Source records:
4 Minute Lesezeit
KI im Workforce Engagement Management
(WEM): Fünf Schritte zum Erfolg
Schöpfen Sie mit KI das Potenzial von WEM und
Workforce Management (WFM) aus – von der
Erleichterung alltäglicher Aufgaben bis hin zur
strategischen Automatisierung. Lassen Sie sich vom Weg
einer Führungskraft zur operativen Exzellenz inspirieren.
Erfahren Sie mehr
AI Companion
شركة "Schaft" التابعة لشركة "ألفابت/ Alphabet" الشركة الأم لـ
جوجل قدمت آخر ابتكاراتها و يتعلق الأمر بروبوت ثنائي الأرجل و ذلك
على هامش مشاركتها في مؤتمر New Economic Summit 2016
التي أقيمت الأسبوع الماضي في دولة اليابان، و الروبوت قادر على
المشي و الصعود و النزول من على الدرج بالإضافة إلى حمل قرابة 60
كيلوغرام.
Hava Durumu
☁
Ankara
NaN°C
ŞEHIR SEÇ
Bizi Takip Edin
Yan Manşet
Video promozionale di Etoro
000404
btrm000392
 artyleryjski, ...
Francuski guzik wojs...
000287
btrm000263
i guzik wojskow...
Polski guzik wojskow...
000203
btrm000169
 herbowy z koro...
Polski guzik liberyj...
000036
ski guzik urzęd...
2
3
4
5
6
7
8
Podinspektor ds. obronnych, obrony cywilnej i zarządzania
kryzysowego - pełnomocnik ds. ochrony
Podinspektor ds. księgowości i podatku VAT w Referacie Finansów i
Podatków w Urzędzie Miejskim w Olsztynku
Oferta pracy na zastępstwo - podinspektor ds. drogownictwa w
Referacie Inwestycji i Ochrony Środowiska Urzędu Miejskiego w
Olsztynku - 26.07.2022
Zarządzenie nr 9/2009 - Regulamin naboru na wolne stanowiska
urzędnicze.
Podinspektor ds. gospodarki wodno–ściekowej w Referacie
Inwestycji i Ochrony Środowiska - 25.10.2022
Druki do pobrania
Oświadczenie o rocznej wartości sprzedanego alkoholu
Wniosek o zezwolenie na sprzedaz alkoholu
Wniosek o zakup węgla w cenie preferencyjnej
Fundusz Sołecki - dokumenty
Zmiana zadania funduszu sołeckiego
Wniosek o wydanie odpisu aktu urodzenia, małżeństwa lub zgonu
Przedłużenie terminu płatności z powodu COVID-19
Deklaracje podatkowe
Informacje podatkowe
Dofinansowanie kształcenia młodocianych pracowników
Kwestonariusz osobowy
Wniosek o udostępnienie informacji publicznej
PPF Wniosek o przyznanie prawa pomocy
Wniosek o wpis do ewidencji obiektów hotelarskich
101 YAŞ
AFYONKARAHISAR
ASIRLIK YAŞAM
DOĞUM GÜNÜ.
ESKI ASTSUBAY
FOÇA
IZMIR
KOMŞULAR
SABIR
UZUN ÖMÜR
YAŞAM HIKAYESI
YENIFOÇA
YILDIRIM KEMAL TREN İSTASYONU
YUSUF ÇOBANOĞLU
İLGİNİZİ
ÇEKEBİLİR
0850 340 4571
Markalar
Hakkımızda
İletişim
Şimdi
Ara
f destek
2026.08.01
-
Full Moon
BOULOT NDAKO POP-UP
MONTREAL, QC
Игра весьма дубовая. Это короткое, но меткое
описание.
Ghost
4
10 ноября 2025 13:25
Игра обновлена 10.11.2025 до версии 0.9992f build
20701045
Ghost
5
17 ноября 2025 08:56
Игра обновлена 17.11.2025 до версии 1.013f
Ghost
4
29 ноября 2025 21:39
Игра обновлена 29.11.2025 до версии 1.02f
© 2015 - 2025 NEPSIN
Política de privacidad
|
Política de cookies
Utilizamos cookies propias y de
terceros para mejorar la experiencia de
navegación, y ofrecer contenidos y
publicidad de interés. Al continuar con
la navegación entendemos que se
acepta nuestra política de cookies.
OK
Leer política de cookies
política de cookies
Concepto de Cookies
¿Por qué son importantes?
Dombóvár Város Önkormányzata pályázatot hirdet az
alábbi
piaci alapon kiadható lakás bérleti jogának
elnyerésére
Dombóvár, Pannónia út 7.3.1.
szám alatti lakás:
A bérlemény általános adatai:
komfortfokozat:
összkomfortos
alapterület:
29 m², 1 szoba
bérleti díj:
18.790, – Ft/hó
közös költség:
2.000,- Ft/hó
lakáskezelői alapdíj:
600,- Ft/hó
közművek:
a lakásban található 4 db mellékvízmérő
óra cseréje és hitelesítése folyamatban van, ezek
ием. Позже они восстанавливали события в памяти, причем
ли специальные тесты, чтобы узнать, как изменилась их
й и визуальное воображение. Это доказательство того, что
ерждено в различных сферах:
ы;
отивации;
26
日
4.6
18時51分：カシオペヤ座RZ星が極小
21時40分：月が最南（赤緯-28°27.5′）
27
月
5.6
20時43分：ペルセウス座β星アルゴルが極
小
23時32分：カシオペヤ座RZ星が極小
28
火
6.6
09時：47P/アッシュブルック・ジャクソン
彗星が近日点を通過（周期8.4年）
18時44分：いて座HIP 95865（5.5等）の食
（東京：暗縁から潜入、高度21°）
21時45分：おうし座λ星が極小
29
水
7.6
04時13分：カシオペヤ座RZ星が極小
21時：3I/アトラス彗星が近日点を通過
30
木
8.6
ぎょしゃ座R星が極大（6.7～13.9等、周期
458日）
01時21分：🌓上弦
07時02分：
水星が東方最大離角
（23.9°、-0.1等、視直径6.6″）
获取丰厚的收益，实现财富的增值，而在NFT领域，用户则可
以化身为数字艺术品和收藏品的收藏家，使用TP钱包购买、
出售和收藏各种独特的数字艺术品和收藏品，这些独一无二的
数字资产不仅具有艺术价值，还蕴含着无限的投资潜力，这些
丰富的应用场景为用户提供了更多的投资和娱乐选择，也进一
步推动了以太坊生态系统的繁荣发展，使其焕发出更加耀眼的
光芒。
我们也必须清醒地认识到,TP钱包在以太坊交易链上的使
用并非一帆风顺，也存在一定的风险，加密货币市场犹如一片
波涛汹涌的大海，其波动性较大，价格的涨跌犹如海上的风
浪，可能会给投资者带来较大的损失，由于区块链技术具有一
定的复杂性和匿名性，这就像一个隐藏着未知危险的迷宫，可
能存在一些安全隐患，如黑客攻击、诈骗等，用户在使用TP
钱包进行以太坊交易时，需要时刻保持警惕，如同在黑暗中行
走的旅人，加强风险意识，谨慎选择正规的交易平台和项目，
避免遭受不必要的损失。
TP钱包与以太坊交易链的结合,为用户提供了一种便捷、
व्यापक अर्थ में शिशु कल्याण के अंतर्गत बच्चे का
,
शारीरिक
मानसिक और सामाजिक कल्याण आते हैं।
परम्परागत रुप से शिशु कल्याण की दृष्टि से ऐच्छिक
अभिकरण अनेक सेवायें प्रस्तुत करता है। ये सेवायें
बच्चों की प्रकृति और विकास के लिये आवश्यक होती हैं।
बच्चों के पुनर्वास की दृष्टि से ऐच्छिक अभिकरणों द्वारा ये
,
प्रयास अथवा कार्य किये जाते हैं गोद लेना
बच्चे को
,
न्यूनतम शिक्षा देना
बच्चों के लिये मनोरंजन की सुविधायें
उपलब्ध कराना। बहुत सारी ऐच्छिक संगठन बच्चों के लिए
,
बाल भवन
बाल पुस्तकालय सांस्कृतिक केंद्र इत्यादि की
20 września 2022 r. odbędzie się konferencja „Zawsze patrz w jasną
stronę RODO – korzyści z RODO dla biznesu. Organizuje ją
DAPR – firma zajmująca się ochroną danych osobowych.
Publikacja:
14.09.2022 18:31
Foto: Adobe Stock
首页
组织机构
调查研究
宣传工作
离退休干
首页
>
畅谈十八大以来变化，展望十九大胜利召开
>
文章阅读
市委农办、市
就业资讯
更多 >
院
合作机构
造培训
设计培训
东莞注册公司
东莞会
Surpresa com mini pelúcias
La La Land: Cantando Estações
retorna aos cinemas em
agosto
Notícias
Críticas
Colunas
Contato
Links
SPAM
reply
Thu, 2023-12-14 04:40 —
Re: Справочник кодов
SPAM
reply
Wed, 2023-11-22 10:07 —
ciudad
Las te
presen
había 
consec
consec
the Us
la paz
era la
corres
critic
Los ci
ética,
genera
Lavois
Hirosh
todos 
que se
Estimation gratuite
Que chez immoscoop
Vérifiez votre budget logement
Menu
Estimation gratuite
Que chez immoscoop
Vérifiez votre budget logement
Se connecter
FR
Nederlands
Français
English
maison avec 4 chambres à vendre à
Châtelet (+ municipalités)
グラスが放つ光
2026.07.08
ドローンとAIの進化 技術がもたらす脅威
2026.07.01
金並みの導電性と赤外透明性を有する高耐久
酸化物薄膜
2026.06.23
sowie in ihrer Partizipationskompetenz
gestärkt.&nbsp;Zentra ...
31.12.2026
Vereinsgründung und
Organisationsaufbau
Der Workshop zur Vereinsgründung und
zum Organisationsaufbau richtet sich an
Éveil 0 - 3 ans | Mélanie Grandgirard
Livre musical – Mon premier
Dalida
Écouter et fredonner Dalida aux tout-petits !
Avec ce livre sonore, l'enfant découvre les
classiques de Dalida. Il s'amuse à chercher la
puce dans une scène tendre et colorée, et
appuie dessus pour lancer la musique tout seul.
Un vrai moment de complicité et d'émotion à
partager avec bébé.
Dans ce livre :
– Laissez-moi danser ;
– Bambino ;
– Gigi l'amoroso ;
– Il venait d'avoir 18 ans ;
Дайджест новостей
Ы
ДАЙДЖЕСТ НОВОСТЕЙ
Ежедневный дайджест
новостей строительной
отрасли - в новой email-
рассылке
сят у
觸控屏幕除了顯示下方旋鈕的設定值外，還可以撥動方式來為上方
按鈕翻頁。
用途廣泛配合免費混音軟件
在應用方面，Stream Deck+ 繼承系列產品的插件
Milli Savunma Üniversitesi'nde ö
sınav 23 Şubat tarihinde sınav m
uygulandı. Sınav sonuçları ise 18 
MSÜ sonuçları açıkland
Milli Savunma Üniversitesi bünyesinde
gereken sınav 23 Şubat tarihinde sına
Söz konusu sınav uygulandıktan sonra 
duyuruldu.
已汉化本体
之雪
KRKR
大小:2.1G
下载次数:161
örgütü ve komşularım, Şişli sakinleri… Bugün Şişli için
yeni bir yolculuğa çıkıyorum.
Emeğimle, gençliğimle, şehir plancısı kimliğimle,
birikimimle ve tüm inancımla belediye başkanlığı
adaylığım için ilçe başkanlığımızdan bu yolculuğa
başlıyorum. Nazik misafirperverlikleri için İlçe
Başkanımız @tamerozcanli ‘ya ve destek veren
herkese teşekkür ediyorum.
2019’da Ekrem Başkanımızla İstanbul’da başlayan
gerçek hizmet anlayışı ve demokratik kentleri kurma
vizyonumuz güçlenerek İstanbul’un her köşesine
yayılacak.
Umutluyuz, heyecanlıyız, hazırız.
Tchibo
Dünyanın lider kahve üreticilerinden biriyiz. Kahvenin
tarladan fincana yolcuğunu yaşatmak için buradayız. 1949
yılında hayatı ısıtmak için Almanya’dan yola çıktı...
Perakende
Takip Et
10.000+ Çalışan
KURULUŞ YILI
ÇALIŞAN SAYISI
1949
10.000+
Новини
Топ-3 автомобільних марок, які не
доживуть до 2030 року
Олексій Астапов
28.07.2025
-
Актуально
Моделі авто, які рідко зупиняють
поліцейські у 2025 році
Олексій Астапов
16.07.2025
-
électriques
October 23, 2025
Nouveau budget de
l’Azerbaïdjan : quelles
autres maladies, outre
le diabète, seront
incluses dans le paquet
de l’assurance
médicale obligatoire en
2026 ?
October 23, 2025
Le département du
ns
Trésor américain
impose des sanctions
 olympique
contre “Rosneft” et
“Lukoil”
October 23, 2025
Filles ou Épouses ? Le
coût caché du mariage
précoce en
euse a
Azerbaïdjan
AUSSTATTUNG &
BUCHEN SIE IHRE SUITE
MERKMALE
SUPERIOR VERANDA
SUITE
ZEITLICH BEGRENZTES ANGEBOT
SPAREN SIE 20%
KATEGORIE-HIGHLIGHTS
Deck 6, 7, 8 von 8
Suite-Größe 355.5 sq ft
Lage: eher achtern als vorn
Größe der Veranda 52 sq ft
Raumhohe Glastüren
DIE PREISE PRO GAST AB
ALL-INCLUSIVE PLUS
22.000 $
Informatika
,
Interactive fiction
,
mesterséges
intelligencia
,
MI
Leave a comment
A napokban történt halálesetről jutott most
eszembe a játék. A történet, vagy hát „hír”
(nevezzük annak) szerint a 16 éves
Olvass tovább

▶ Brief: Exactly as written, please reproduce the lines from the first line of the data to the line containing "artyleryjski, ...", inclusive, and nothing else.

▶ Output of the exercise:
4 Minute Lesezeit
KI im Workforce Engagement Management
(WEM): Fünf Schritte zum Erfolg
Schöpfen Sie mit KI das Potenzial von WEM und
Workforce Management (WFM) aus – von der
Erleichterung alltäglicher Aufgaben bis hin zur
strategischen Automatisierung. Lassen Sie sich vom Weg
einer Führungskraft zur operativen Exzellenz inspirieren.
Erfahren Sie mehr
AI Companion
شركة "Schaft" التابعة لشركة "ألفابت/ Alphabet" الشركة الأم لـ
جوجل قدمت آخر ابتكاراتها و يتعلق الأمر بروبوت ثنائي الأرجل و ذلك
على هامش مشاركتها في مؤتمر New Economic Summit 2016
التي أقيمت الأسبوع الماضي في دولة اليابان، و الروبوت قادر على
المشي و الصعود و النزول من على الدرج بالإضافة إلى حمل قرابة 60
كيلوغرام.
Hava Durumu
☁
Ankara
NaN°C
ŞEHIR SEÇ
Bizi Takip Edin
Yan Manşet
Video promozionale di Etoro
000404
btrm000392
 artyleryjski, ...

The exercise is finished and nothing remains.